将单个字符串连接到列表中包含的许多其他元素的最干净的方法

Question

What I have:

string = "string"
range_list = list(range(10))

What I want:

['string0',
 'string1',
 'string2',
 'string3',
 'string4',
 'string5',
 'string6',
 'string7',
 'string8',
 'string9']

What I usually do:

import pandas as pd
(string+pd.Series(range_list).astype(str)).tolist()

What I would like to do:
obtain the same expected output from the same input, without importing libraries nor using loops

Since there is probably no way to do this complying my requests, any other solution cleaner and/or more performing than mine is well accepted. Thanks in advice.

Answer 1

You can do this using list comprehension and f-string.

[f"{string}{idx}" for idx in range_list]

Answer 2

You can use map with a function or a lambda to avoid using a loop.

def get_string(x):
    return f'string{x}'

list(map(get_string, range(10)))

or with a lambda:

list(map(lambda x: f'string{x}', range(10)))
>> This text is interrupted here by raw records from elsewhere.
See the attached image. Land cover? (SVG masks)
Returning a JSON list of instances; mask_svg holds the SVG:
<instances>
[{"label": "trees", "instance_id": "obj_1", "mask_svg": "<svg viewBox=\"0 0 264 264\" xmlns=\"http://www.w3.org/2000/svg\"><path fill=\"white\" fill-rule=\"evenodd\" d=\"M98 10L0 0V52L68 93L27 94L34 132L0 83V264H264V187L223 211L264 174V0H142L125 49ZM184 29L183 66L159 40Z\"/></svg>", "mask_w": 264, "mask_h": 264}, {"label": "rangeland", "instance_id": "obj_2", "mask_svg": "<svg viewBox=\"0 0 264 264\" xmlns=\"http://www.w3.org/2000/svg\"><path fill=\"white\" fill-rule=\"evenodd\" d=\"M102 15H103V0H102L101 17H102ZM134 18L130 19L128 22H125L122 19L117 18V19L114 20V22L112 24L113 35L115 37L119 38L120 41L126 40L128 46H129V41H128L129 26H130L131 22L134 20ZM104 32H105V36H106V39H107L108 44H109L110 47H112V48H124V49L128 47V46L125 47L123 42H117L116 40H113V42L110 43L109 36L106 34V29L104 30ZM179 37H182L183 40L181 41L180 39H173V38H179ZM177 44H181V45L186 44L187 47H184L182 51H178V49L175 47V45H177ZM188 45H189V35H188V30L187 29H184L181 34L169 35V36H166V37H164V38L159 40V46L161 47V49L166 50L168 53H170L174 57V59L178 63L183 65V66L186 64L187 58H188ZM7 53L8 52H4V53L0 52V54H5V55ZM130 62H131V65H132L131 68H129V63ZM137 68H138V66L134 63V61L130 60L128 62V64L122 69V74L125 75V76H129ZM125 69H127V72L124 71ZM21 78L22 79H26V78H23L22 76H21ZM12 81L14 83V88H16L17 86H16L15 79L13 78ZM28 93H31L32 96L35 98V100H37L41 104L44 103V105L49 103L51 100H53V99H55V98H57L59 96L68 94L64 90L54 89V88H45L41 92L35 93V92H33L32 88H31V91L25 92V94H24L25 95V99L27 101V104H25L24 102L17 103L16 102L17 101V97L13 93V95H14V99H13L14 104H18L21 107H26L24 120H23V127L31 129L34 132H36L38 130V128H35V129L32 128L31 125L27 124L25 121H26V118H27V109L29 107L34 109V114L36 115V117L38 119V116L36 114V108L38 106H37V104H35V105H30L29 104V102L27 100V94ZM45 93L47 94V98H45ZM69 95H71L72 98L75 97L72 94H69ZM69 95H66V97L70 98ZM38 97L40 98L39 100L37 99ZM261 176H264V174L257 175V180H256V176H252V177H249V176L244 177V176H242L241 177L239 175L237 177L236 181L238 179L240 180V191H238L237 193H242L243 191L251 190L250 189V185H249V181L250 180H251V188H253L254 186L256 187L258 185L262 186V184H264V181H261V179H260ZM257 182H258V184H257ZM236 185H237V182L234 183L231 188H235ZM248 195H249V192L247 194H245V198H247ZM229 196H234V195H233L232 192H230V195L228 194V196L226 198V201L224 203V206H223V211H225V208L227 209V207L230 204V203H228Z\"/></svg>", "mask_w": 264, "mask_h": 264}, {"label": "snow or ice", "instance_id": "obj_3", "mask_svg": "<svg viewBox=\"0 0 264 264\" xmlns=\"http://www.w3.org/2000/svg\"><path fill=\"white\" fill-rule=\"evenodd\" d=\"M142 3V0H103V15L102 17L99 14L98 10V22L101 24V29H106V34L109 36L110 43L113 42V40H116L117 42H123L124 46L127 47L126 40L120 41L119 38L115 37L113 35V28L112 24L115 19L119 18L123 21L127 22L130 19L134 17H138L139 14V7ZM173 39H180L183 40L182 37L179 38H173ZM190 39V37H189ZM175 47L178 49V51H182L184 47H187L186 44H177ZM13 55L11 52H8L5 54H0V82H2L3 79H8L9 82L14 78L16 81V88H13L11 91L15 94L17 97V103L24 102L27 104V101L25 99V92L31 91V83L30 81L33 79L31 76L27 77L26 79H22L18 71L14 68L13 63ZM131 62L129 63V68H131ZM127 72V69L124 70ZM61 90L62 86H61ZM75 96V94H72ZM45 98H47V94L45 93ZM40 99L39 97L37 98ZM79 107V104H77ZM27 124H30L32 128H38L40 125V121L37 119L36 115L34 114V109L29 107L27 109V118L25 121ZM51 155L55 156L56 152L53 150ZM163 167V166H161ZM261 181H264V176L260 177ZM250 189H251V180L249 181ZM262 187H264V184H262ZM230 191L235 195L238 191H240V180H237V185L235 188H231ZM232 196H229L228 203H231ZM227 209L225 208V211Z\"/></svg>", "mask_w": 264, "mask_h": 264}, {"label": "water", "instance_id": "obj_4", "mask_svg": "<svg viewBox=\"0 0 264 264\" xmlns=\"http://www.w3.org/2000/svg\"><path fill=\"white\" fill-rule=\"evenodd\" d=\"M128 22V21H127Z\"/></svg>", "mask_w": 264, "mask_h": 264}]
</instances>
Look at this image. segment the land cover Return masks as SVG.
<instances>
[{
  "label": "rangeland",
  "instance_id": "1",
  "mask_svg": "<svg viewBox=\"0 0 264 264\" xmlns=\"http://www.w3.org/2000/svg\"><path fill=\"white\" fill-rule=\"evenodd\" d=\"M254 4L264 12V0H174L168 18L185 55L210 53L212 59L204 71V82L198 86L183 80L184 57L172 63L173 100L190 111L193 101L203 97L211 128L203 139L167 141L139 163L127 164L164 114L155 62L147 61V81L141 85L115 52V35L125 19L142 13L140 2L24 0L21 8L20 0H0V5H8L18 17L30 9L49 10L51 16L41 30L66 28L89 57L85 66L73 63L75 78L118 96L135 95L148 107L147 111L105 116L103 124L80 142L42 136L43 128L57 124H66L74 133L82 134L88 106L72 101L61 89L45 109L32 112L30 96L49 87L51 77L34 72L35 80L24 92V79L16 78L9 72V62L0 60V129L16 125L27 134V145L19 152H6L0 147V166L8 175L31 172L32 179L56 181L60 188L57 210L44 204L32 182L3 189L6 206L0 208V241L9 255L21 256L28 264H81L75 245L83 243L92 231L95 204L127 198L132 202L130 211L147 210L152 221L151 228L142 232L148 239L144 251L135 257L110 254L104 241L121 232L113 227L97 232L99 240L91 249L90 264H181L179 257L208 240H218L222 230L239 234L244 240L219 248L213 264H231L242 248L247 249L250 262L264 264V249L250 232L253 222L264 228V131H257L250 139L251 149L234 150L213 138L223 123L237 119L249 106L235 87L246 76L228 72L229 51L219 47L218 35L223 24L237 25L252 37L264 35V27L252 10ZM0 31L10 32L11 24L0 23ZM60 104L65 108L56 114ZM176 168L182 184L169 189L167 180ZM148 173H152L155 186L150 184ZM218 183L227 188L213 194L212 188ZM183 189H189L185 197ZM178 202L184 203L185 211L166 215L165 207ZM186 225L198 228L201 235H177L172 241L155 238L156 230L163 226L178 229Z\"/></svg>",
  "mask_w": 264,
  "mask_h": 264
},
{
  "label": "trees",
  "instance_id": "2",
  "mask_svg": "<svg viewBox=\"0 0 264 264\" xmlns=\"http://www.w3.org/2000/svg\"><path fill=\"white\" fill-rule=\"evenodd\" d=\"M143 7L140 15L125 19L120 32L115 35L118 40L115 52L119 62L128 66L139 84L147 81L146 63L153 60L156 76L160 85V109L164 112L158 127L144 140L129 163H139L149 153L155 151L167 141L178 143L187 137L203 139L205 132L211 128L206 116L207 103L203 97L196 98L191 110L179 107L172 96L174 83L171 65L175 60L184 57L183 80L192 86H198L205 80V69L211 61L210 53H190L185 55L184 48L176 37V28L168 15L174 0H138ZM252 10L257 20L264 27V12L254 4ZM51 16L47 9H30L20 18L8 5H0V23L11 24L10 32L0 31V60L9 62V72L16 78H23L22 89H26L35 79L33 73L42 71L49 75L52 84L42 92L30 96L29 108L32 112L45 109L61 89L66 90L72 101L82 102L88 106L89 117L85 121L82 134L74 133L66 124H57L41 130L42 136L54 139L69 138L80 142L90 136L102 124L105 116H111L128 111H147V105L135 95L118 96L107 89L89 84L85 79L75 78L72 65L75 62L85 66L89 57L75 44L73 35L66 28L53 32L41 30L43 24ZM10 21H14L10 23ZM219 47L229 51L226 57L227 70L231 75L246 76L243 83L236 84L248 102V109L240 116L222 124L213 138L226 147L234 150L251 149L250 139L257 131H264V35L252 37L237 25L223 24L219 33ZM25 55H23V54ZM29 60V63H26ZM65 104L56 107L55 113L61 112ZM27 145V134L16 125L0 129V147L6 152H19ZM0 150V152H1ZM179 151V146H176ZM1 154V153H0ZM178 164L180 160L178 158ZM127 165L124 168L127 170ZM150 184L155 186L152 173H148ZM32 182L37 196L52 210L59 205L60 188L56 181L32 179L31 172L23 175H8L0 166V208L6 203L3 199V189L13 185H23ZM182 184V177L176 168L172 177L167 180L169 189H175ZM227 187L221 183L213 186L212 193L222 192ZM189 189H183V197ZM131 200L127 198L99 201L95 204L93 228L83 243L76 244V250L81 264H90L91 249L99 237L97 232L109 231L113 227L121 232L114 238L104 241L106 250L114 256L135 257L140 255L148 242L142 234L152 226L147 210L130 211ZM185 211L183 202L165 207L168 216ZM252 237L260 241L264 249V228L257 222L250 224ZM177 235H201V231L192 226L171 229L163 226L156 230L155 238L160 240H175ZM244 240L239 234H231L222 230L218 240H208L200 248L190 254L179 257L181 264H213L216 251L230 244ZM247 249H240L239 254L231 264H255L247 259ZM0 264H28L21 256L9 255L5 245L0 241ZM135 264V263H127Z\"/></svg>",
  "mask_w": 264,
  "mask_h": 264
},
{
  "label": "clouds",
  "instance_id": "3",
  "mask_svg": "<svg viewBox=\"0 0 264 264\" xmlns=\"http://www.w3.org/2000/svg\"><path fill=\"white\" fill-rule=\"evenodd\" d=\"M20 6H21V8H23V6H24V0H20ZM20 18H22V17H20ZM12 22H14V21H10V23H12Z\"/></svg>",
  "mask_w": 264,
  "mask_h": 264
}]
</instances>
For your case, you could write:

list(map(lambda x: f'{string}{x}', range_list))

Answer 3

Since, you want solutions without loops:

string = "string"
range_list = list(range(10))

list(map(lambda x: string + x, np.array(range_list).astype(str)))

Or

list(map(lambda x: 'string{}'.format(x), range_list))

Answer 4

This works too

string = "string"

str_list = [string + str(i) for i in range(10)]